Work required:
Below are some records. Repeat exactly the lines from the one containing "reforçamos a instalação." through the final line.

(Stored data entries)
* * * * * * * * *

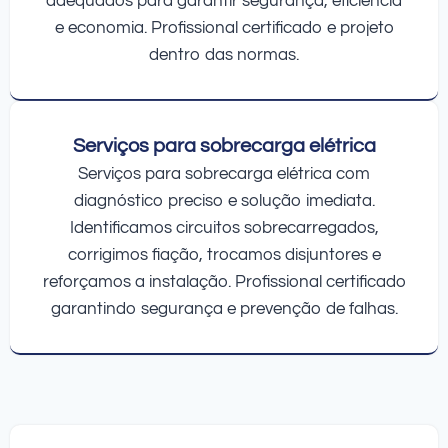
adequados para garantir segurança, eficiência
e economia. Profissional certificado e projeto
dentro das normas.
Serviços para sobrecarga elétrica
Serviços para sobrecarga elétrica com
diagnóstico preciso e solução imediata.
Identificamos circuitos sobrecarregados,
corrigimos fiação, trocamos disjuntores e
reforçamos a instalação. Profissional certificado
garantindo segurança e prevenção de falhas.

* * * * * * * * *

Task response:
reforçamos a instalação. Profissional certificado
garantindo segurança e prevenção de falhas.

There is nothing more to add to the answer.